───── Records

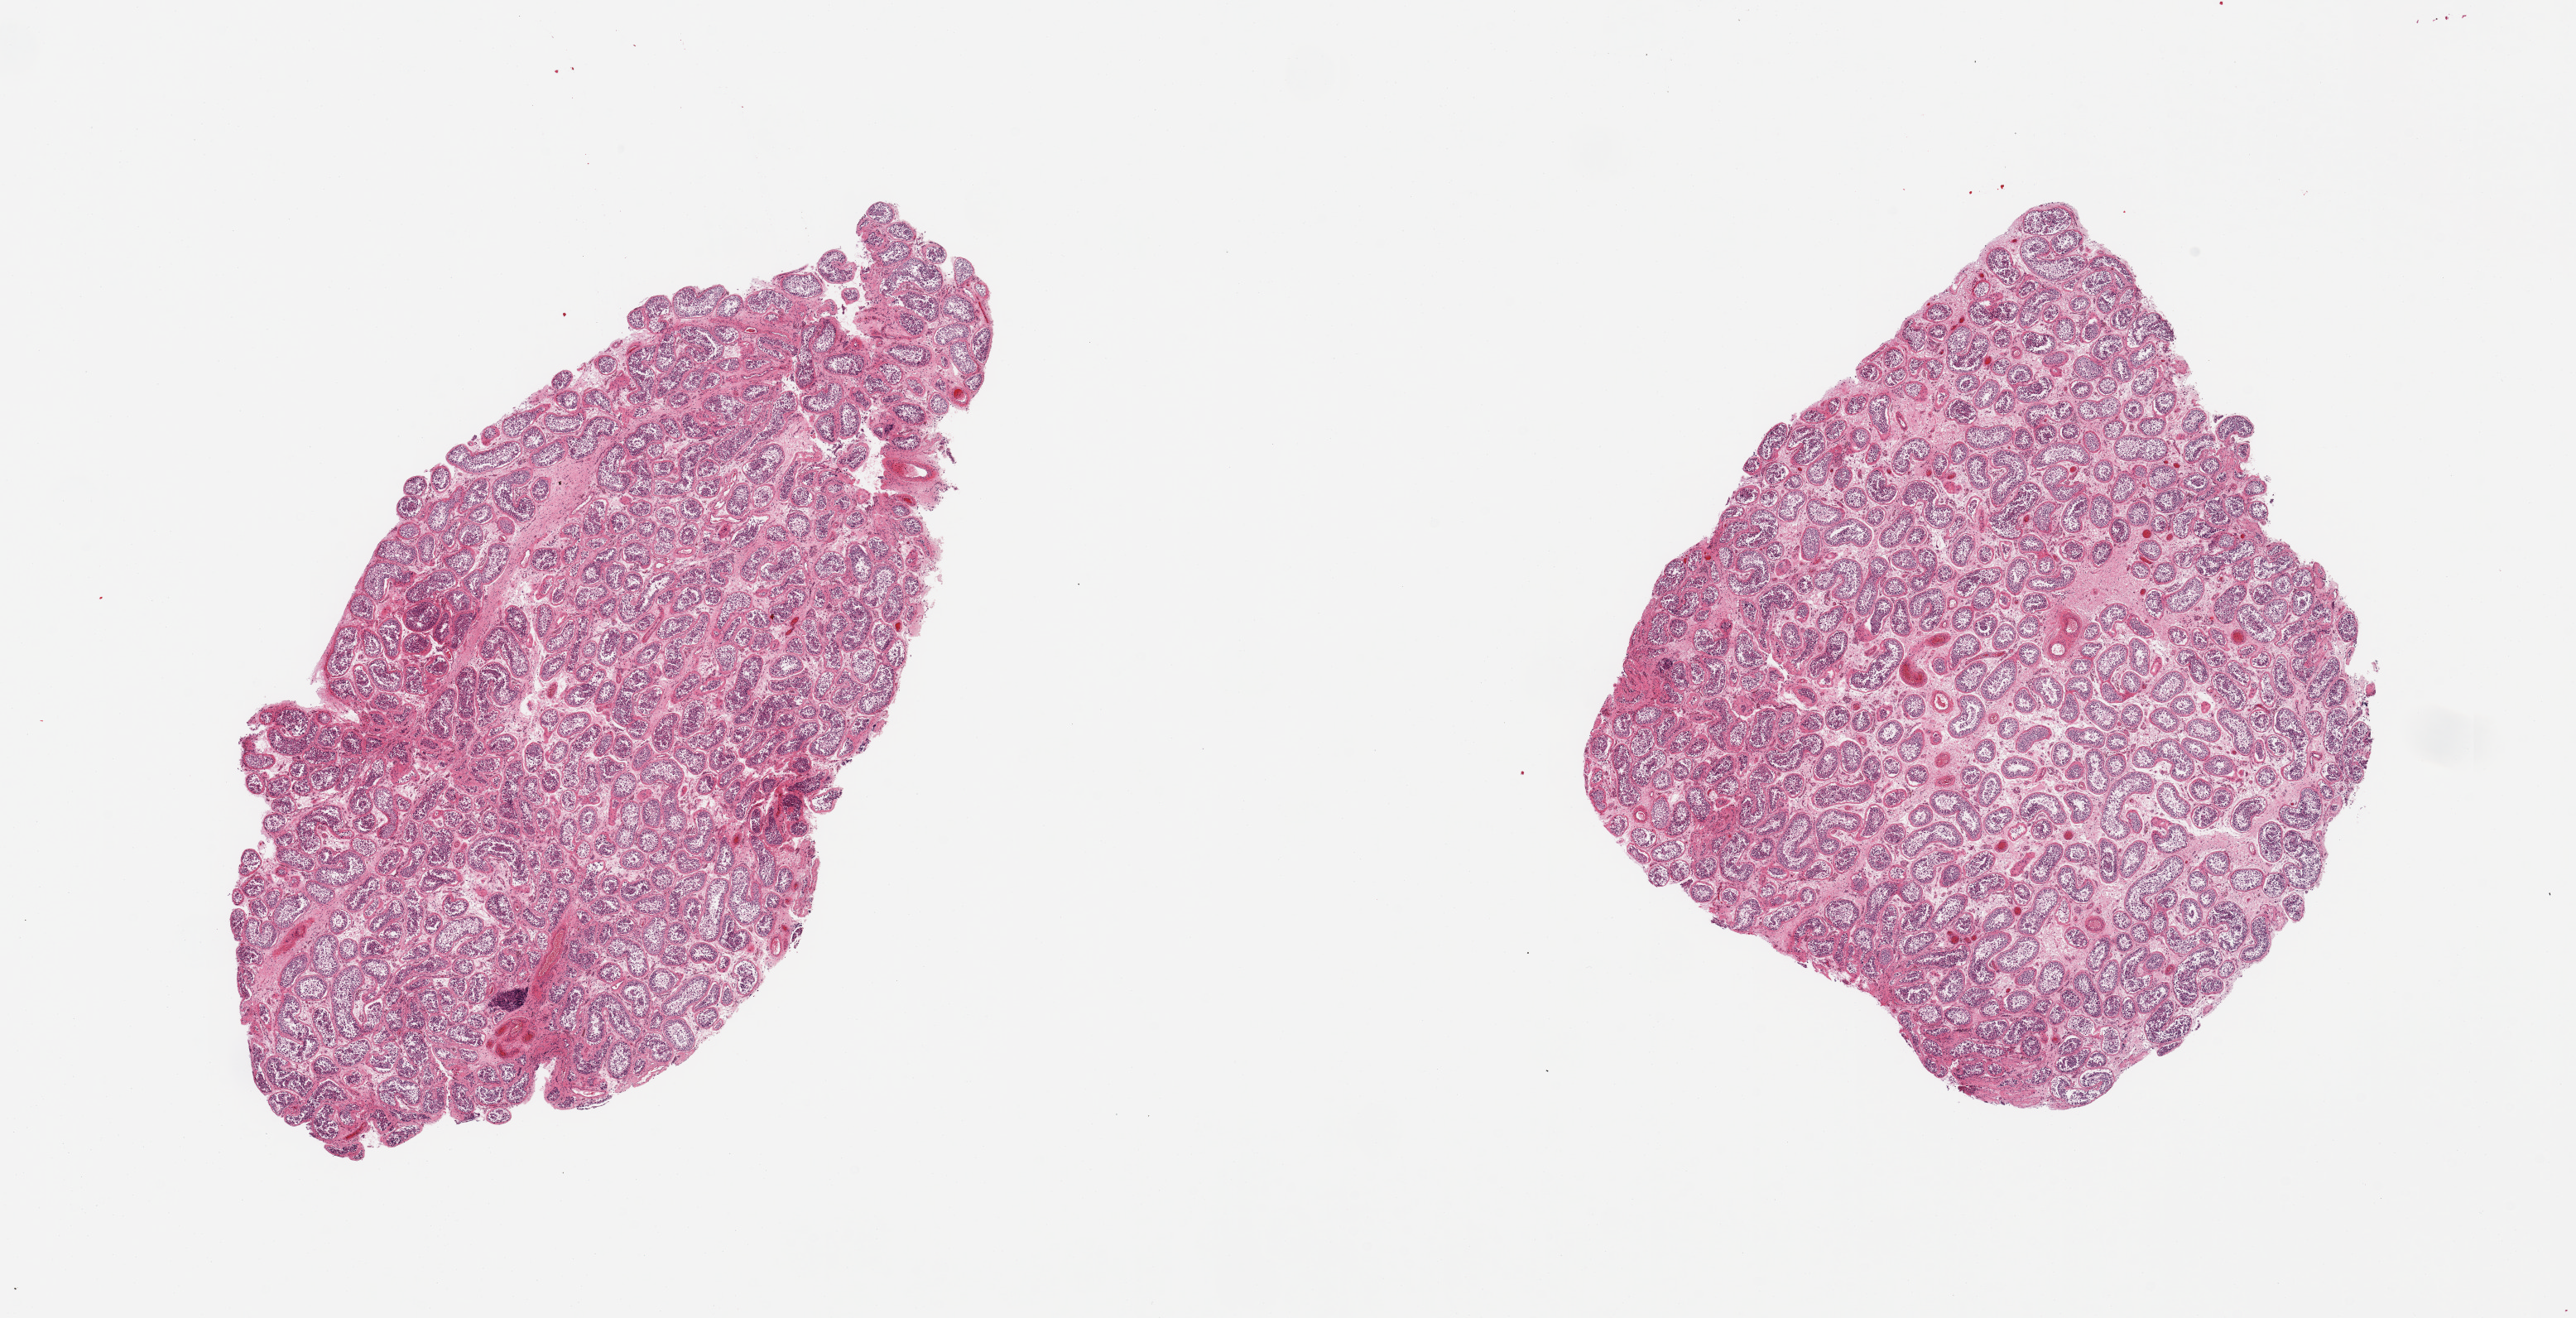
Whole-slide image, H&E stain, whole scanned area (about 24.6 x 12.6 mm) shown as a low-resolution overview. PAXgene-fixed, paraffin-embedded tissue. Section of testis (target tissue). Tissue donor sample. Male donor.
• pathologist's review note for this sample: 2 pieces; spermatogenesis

──────────
───── Records

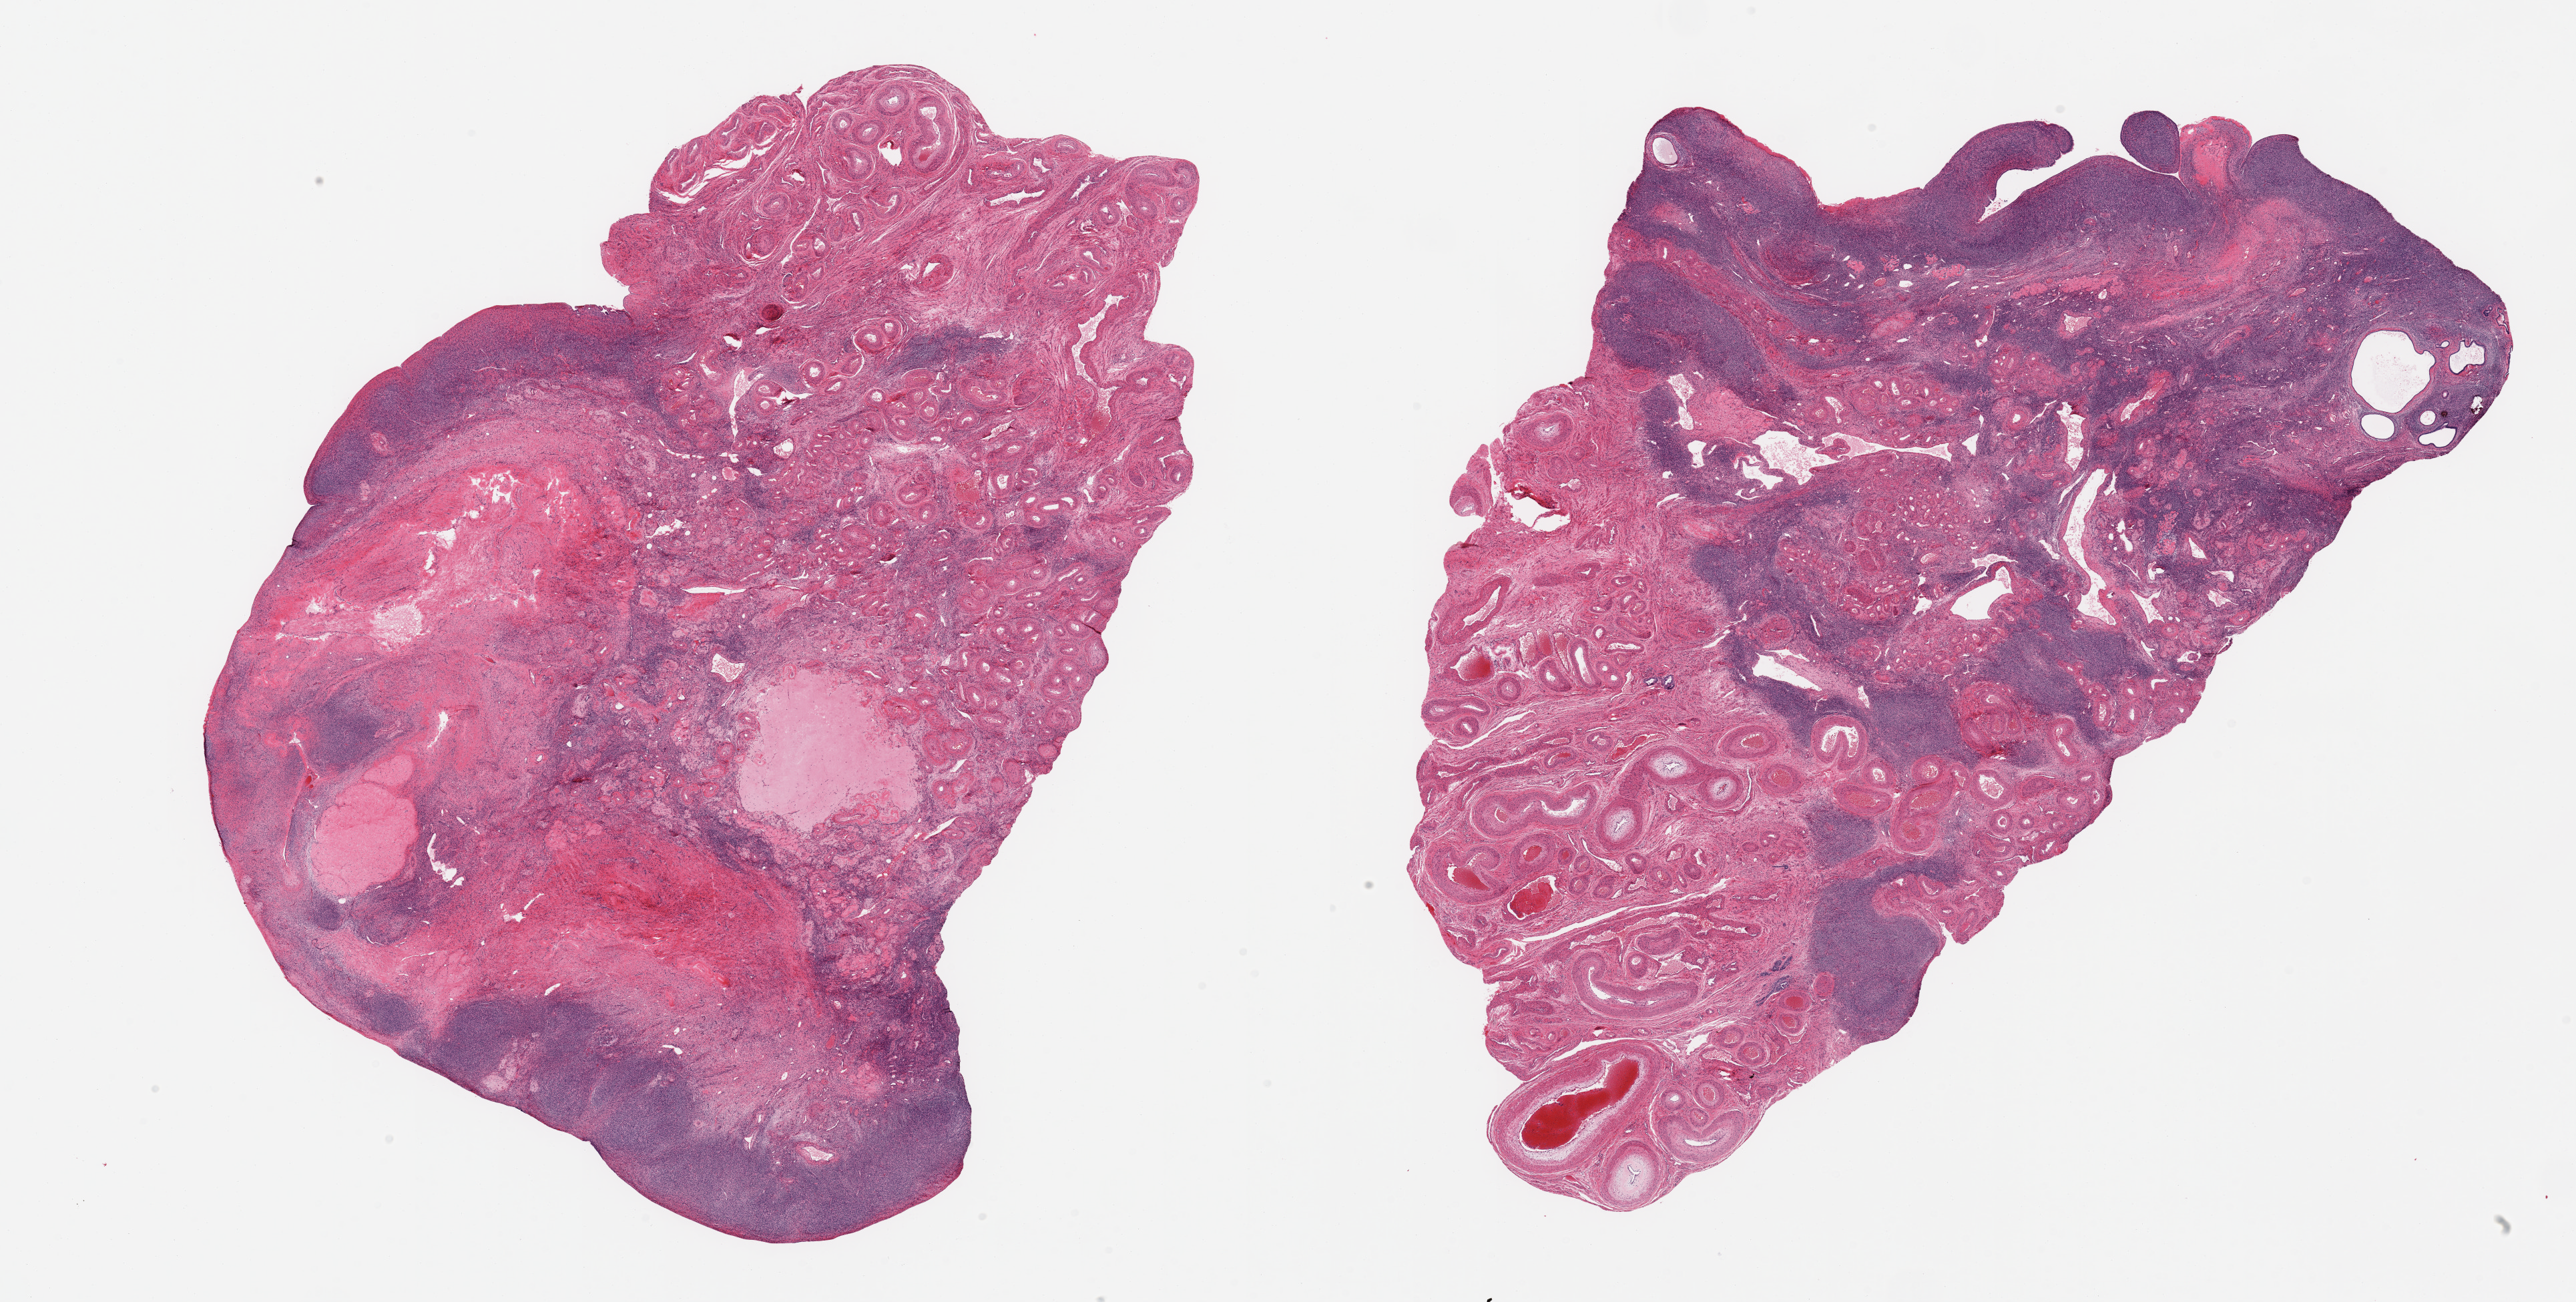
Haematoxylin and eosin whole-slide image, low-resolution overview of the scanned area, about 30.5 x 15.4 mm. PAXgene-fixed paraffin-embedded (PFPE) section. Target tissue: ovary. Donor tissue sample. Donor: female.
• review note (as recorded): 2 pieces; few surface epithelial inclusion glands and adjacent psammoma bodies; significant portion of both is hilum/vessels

──────────

| Assignment |
Search the material for "pieces" and copy each matching line.

| Task answer |
• pathologist's review note for this sample: 2 pieces; spermatogenesis
• review note (as recorded): 2 pieces; few surface epithelial inclusion glands and adjacent psammoma bodies; significant portion of both is hilum/vessels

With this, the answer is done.